The nature of the dummy variables:
The regressand variable (dependent variable) in the regression analysis is not just
influenced by the ratio scale variable but also influenced by the nominal scale or
qualitative variable like color, sex, race, religion etc.
These variables indicates the presence or absence of a quality like male or female
black or white etc. we quantify these attributes with the artificial variables. These
artificial variables take the value of 0 or 1.

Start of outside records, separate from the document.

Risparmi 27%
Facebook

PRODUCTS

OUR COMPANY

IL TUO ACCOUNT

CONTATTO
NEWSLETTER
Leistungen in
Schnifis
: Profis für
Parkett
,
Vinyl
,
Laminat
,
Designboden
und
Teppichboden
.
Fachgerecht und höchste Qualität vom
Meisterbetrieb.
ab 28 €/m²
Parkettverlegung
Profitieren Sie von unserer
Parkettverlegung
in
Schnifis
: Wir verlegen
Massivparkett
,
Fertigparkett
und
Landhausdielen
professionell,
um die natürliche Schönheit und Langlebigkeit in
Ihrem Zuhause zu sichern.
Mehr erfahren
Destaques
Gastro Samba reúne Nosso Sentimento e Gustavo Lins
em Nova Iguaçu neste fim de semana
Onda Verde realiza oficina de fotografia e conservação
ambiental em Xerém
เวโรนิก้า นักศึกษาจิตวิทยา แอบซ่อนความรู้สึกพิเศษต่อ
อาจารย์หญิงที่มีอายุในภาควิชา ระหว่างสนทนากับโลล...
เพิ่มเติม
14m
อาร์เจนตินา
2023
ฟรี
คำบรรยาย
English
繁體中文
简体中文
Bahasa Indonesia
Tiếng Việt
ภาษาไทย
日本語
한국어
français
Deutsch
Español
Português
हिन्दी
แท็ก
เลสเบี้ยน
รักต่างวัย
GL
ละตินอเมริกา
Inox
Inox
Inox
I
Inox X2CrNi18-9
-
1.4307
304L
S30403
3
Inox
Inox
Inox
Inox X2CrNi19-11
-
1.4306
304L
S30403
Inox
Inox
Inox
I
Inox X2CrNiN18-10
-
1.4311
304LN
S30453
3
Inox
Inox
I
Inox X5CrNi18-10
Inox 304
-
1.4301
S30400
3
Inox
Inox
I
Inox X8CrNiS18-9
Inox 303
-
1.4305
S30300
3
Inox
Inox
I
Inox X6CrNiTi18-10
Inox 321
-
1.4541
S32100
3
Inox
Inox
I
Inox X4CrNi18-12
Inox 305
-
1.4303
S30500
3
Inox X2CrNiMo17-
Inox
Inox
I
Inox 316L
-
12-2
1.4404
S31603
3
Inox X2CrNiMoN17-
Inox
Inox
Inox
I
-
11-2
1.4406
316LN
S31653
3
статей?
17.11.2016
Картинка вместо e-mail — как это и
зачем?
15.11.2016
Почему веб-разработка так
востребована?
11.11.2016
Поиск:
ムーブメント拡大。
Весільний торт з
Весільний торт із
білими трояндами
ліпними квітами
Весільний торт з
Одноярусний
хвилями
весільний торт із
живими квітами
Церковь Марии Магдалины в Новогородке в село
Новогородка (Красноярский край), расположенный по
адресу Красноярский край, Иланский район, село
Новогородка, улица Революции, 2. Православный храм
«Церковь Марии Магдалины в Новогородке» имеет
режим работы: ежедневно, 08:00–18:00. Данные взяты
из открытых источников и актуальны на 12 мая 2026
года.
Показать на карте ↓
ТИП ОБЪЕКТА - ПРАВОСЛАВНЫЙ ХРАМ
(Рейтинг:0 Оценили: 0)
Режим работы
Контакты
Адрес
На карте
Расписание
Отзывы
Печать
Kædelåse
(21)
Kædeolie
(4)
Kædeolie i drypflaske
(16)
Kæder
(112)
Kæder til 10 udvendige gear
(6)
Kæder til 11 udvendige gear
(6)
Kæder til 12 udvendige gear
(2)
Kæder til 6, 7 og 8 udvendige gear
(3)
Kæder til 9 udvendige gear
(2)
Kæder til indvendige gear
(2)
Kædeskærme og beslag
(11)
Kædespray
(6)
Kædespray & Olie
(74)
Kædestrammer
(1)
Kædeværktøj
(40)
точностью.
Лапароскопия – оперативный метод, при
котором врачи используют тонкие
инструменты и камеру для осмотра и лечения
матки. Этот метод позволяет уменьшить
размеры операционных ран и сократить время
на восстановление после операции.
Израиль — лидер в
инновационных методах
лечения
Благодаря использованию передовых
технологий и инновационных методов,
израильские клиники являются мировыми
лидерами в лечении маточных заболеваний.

0 indicates the absence of the attribute and 1 indicates the presence of attribute for
example a player is winner so we will assign him one otherwise zero. These
variables which assume the values of zero and one are called dummy variables and
are essential to classify the data into mutually exclusive categories like winner or
loser.
3. These variables can be used in the models just as easily as quantitative variables. In
the regression model the independent variables may be dummy or qualitative in
nature and if a model has all the dummy variables than these types of models are
called analysis of variance model (ANOVA).
ANOVA models
With the help of example we can illustrate the ANOVA model.
In the table, average salaries of twelve private schools teachers of different cities
are given. These 12 cities are grouped into three regions:
1. Punjab
2. KPK
3. Baluchistan & other
Suppose we want to know the average annual salaries of private teachers differs in
these three regions. With the help of regression analysis we can get this objective.
Consider the model.
Yi= β1+ β2S2i+ β3S3i+ui-------- (1)
Yi= average salary of private schools in i regions
S2i=1 if the region is Punjab otherwise 0d
S3i=1if the region is KPK otherwise 0
The model is same like the previous models but it is qualitative (dummy
regressors) rather than quantitative.
4. This model tells us that by assuming error term satisfy the usual OLS assumptions,
we take expectation on the both sides of equation one. So we get that:
Mean salary of the Punjab is:
E (Yi/S2i = 1, S3i = 0) = β1 + β2 ------------ (2)
The mean salary of the KPK is:
E (Yi/S2i = 1, S3i = 0) = β1 + β3 -------------(3)
So now what will be the mean salary of remaining? That is:
E (Yi/S2i = 1, S3i = 0) = β1
Here intercept β1 tells the mean salary of private teachers in the cities of
Baluchistan and others the ‘slope’ of coefficient of β2 and β3 tell that how much
the average salary of Punjab and KPK differ from the Baluchistan.
By using the data table we get the results:
Yi = 32563.7 + 27213 S2i - 26732.8 S3I
Se = (1345.20), (2165.67), (1943.23)
t = (18.825) (0.265) (-0.234)
(0.00001)* (0.5632)* (.5965)*
The * values are the value for p.
5. The actual values for the average salaries of last two regions can easily calculated
by adding equation (2) and (3).the actual salaries will be; 59776.7 and 59296.5
respectively.
Now we will calculate how much these values are different from the mean value of
Baluchistan we can do this by taking the slope of coefficients, & checking the
significance.
Form the upper calculated values we can see that, the estimated slope of coefficient
for Punjab is not significant as its p value is 56 percent and KPK is also
insignificant with the p value 59 percent. That is why we can say that the mean
salaries in the Punjab, KPK and Baluchistan are probably same.
Caution in the use of dummy variables:
If there is constant in the regression than the no. of dummy variables must be one
less than the no. of classification of each dummy variable.
The coefficient which is attached to dummy variable must be interpreted in base or
group.
For a model having large no of dummy variables with the many classes than the
introduction of dummy variable will consume a large no. of d.f. for this purpose we
should weigh the no of qualitative variables to be introduce against the total no of
observations available for analysis.